1 Dataset explanation

10x Genomics obtained fresh frozen mouse kidney tissue (Strain C57BL/6)from BioIVT Asterand. The tissue was embedded and cryosectioned as described in Visium Spatial Protocols - Tissue Preparation Guide (Demonstrated Protocol CG000240). Tissue sections of 10 µm thickness were placed on Visium Gene Expression Slides.

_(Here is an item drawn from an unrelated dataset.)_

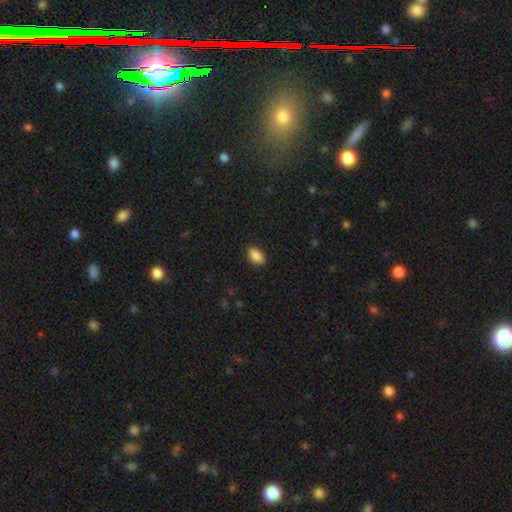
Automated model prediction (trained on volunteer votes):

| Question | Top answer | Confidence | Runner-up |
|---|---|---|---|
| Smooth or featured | smooth | 88% | star or artifact (8%) |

The Visium kidney data to run this tutorial can be found here

Visium technology:

2 Set up Giotto Environment

# Ensure Giotto Suite is installed.
if (!"Giotto" %in% installed.packages()) {
    pak::pkg_install("drieslab/Giotto")
}

# Ensure the Python environment for Giotto has been installed.
genv_exists <- Giotto::checkGiottoEnvironment()

if (!genv_exists) {
    # The following command need only be run once to install the Giotto environment.
    Giotto::installGiottoEnvironment()
}

3 Giotto global instructions and preparations

library(Giotto)

# 1. set working directory
results_folder <- "/path/to/results/"

# Optional: Specify a path to a Python executable within a conda or miniconda
# environment. If set to NULL (default), the Python executable within the previously
# installed Giotto environment will be used.
python_path <- NULL # alternatively, "/local/python/path/python" if desired.
## create instructions
instructions <- createGiottoInstructions(save_dir = results_folder, 
                                         save_plot = TRUE, 
                                         show_plot = FALSE, 
                                         return_plot = FALSE, 
                                         python_path = python_path)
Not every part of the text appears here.